*Exercise aim*
Switch "Responder" to "Reply" wherever it appears in the items below, and write out the lines again with nothing else changed.

*Source material*
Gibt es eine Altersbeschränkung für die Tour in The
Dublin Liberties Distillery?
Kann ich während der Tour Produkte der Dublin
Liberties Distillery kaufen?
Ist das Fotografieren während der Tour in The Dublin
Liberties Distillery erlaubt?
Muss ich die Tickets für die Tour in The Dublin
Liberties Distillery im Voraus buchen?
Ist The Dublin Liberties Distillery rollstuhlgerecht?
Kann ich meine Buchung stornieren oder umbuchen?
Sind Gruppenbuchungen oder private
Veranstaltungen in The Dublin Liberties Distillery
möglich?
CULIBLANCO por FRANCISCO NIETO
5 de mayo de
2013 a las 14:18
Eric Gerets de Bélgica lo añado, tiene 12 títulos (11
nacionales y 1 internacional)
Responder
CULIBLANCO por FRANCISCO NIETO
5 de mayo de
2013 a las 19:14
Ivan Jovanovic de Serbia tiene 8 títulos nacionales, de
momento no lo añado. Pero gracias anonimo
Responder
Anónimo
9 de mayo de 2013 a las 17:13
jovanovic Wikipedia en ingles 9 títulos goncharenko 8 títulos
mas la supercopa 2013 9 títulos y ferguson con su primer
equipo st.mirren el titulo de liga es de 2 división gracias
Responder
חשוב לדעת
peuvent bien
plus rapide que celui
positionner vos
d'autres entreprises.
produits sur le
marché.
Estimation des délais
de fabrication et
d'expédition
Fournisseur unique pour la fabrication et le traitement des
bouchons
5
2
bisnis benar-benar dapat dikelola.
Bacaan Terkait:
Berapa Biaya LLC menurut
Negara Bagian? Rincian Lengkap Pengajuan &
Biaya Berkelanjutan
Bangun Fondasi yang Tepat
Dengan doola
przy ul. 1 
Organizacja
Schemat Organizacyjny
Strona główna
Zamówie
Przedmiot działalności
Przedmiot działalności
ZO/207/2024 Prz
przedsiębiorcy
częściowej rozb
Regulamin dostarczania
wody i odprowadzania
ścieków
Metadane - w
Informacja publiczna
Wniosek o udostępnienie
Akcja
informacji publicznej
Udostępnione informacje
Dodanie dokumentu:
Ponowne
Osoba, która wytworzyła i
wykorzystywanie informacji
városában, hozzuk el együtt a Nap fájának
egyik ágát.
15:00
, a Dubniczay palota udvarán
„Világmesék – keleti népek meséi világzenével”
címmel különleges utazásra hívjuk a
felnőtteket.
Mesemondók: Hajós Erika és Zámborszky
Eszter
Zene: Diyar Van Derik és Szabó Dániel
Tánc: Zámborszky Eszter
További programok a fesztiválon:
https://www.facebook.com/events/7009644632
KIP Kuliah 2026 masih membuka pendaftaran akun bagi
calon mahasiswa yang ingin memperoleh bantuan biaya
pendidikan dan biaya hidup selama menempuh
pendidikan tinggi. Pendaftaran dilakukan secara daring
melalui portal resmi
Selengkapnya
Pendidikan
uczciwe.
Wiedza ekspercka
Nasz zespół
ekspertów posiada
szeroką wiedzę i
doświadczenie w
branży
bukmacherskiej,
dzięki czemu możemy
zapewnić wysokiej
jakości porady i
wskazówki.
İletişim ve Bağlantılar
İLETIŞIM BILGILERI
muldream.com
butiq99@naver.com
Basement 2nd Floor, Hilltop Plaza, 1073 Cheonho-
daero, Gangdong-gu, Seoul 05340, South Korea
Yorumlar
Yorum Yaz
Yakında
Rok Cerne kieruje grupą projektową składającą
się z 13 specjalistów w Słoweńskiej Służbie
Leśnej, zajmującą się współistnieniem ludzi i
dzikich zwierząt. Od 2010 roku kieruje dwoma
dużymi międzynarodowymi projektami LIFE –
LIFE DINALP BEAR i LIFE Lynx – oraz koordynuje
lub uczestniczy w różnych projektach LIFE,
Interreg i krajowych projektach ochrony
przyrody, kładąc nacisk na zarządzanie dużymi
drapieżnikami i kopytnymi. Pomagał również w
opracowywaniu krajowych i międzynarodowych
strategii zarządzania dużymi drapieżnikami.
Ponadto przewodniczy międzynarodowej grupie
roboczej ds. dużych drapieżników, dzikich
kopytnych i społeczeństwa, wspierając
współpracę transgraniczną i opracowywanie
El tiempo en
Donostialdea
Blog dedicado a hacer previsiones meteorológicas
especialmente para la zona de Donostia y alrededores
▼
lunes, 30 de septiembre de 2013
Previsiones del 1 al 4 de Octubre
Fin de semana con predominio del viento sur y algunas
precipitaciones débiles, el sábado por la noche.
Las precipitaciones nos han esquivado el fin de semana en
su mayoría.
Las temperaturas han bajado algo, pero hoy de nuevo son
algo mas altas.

*Finished task*
Gibt es eine Altersbeschränkung für die Tour in The
Dublin Liberties Distillery?
Kann ich während der Tour Produkte der Dublin
Liberties Distillery kaufen?
Ist das Fotografieren während der Tour in The Dublin
Liberties Distillery erlaubt?
Muss ich die Tickets für die Tour in The Dublin
Liberties Distillery im Voraus buchen?
Ist The Dublin Liberties Distillery rollstuhlgerecht?
Kann ich meine Buchung stornieren oder umbuchen?
Sind Gruppenbuchungen oder private
Veranstaltungen in The Dublin Liberties Distillery
möglich?
CULIBLANCO por FRANCISCO NIETO
5 de mayo de
2013 a las 14:18
Eric Gerets de Bélgica lo añado, tiene 12 títulos (11
nacionales y 1 internacional)
Reply
CULIBLANCO por FRANCISCO NIETO
5 de mayo de
2013 a las 19:14
Ivan Jovanovic de Serbia tiene 8 títulos nacionales, de
momento no lo añado. Pero gracias anonimo
Reply
Anónimo
9 de mayo de 2013 a las 17:13
jovanovic Wikipedia en ingles 9 títulos goncharenko 8 títulos
mas la supercopa 2013 9 títulos y ferguson con su primer
equipo st.mirren el titulo de liga es de 2 división gracias
Reply
חשוב לדעת
peuvent bien
plus rapide que celui
positionner vos
d'autres entreprises.
produits sur le
marché.
Estimation des délais
de fabrication et
d'expédition
Fournisseur unique pour la fabrication et le traitement des
bouchons
5
2
bisnis benar-benar dapat dikelola.
Bacaan Terkait:
Berapa Biaya LLC menurut
Negara Bagian? Rincian Lengkap Pengajuan &
Biaya Berkelanjutan
Bangun Fondasi yang Tepat
Dengan doola
przy ul. 1 
Organizacja
Schemat Organizacyjny
Strona główna
Zamówie
Przedmiot działalności
Przedmiot działalności
ZO/207/2024 Prz
przedsiębiorcy
częściowej rozb
Regulamin dostarczania
wody i odprowadzania
ścieków
Metadane - w
Informacja publiczna
Wniosek o udostępnienie
Akcja
informacji publicznej
Udostępnione informacje
Dodanie dokumentu:
Ponowne
Osoba, która wytworzyła i
wykorzystywanie informacji
városában, hozzuk el együtt a Nap fájának
egyik ágát.
15:00
, a Dubniczay palota udvarán
„Világmesék – keleti népek meséi világzenével”
címmel különleges utazásra hívjuk a
felnőtteket.
Mesemondók: Hajós Erika és Zámborszky
Eszter
Zene: Diyar Van Derik és Szabó Dániel
Tánc: Zámborszky Eszter
További programok a fesztiválon:
https://www.facebook.com/events/7009644632
KIP Kuliah 2026 masih membuka pendaftaran akun bagi
calon mahasiswa yang ingin memperoleh bantuan biaya
pendidikan dan biaya hidup selama menempuh
pendidikan tinggi. Pendaftaran dilakukan secara daring
melalui portal resmi
Selengkapnya
Pendidikan
uczciwe.
Wiedza ekspercka
Nasz zespół
ekspertów posiada
szeroką wiedzę i
doświadczenie w
branży
bukmacherskiej,
dzięki czemu możemy
zapewnić wysokiej
jakości porady i
wskazówki.
İletişim ve Bağlantılar
İLETIŞIM BILGILERI
muldream.com
butiq99@naver.com
Basement 2nd Floor, Hilltop Plaza, 1073 Cheonho-
daero, Gangdong-gu, Seoul 05340, South Korea
Yorumlar
Yorum Yaz
Yakında
Rok Cerne kieruje grupą projektową składającą
się z 13 specjalistów w Słoweńskiej Służbie
Leśnej, zajmującą się współistnieniem ludzi i
dzikich zwierząt. Od 2010 roku kieruje dwoma
dużymi międzynarodowymi projektami LIFE –
LIFE DINALP BEAR i LIFE Lynx – oraz koordynuje
lub uczestniczy w różnych projektach LIFE,
Interreg i krajowych projektach ochrony
przyrody, kładąc nacisk na zarządzanie dużymi
drapieżnikami i kopytnymi. Pomagał również w
opracowywaniu krajowych i międzynarodowych
strategii zarządzania dużymi drapieżnikami.
Ponadto przewodniczy międzynarodowej grupie
roboczej ds. dużych drapieżników, dzikich
kopytnych i społeczeństwa, wspierając
współpracę transgraniczną i opracowywanie
El tiempo en
Donostialdea
Blog dedicado a hacer previsiones meteorológicas
especialmente para la zona de Donostia y alrededores
▼
lunes, 30 de septiembre de 2013
Previsiones del 1 al 4 de Octubre
Fin de semana con predominio del viento sur y algunas
precipitaciones débiles, el sábado por la noche.
Las precipitaciones nos han esquivado el fin de semana en
su mayoría.
Las temperaturas han bajado algo, pero hoy de nuevo son
algo mas altas.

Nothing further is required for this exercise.